## Given entries
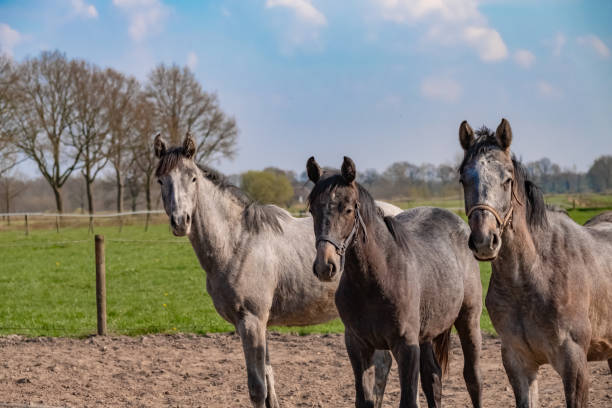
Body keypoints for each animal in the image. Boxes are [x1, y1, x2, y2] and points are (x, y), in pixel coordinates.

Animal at [153, 135, 400, 408]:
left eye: (193, 178)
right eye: (161, 180)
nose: (180, 221)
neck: (238, 242)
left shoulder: (251, 321)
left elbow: (257, 388)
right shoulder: (257, 324)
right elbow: (269, 381)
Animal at [306, 156, 482, 408]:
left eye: (348, 209)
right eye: (312, 210)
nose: (325, 266)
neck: (375, 280)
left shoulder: (406, 346)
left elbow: (408, 400)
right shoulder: (358, 346)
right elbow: (364, 399)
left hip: (469, 320)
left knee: (472, 378)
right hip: (426, 334)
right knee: (433, 379)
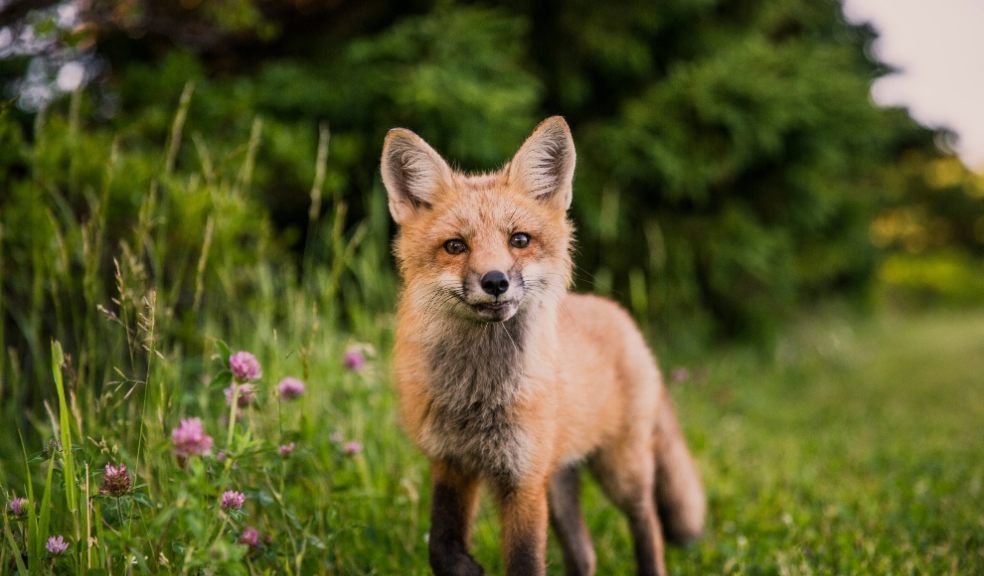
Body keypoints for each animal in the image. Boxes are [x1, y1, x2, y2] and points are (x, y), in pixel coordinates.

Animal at [380, 117, 704, 576]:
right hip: (560, 479)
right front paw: (468, 568)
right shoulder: (452, 463)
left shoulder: (524, 479)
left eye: (519, 240)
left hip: (621, 470)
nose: (495, 281)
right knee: (585, 554)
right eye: (455, 246)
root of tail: (618, 313)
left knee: (649, 525)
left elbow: (525, 561)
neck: (479, 396)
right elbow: (440, 547)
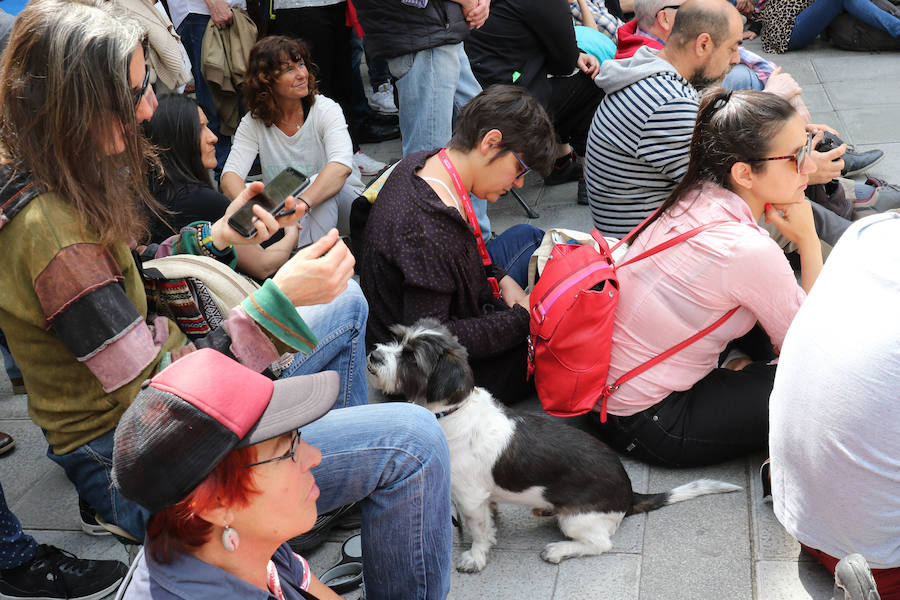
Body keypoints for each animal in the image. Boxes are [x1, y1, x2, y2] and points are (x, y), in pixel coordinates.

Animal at [366, 318, 740, 572]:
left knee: (600, 543)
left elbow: (478, 530)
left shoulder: (469, 497)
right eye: (398, 339)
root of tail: (629, 493)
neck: (454, 411)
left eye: (411, 359)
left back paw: (559, 550)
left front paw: (475, 555)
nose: (373, 354)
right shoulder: (477, 497)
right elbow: (487, 518)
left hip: (576, 520)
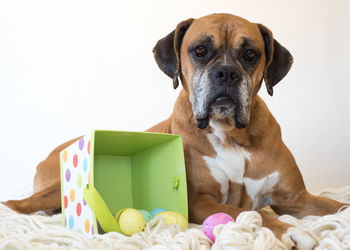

## Required action
Reproduce the listing in full and exactly, excluding any pictures it holds.

## Task result
Body keypoints for each animal in the image. Boxes are [x1, y1, x2, y2] and points are (x, y), in pixel coordinates.

Animal at [153, 135, 400, 408]:
left eye: (193, 178)
right eye: (161, 180)
nose: (180, 221)
neck: (238, 242)
left shoulder: (251, 321)
left elbow: (257, 388)
right shoulder: (257, 324)
right elbow: (269, 381)
Animal at [306, 156, 482, 408]:
left eye: (348, 209)
right eye: (312, 210)
nose: (325, 266)
neck: (375, 280)
left shoulder: (406, 346)
left elbow: (408, 400)
right shoulder: (358, 346)
right elbow: (364, 399)
left hip: (469, 320)
left knee: (472, 378)
right hip: (426, 334)
right knee: (433, 379)
Body keypoints for each animal in the image. Boxes are [x1, y1, x2, y2] and points are (x, y), in pixel coordinates.

Animal at [380, 117, 704, 576]:
right hip: (560, 479)
right front paw: (468, 568)
right shoulder: (452, 463)
left shoulder: (524, 479)
left eye: (519, 240)
left hip: (621, 470)
nose: (495, 281)
right knee: (585, 554)
right eye: (455, 246)
root of tail: (618, 313)
left knee: (649, 525)
left elbow: (525, 561)
neck: (479, 396)
right elbow: (440, 547)
Body keypoints for each animal in the image. Boxes are [x1, y1, x2, y2] and points are (x, y), in pixel coordinates.

Animal at [366, 318, 740, 572]:
left knee: (600, 543)
left elbow: (478, 530)
left shoulder: (469, 497)
right eye: (398, 339)
root of tail: (629, 493)
neck: (454, 411)
left eye: (411, 359)
left back paw: (559, 550)
left front paw: (475, 555)
nose: (373, 354)
right shoulder: (477, 497)
right elbow: (487, 518)
left hip: (576, 520)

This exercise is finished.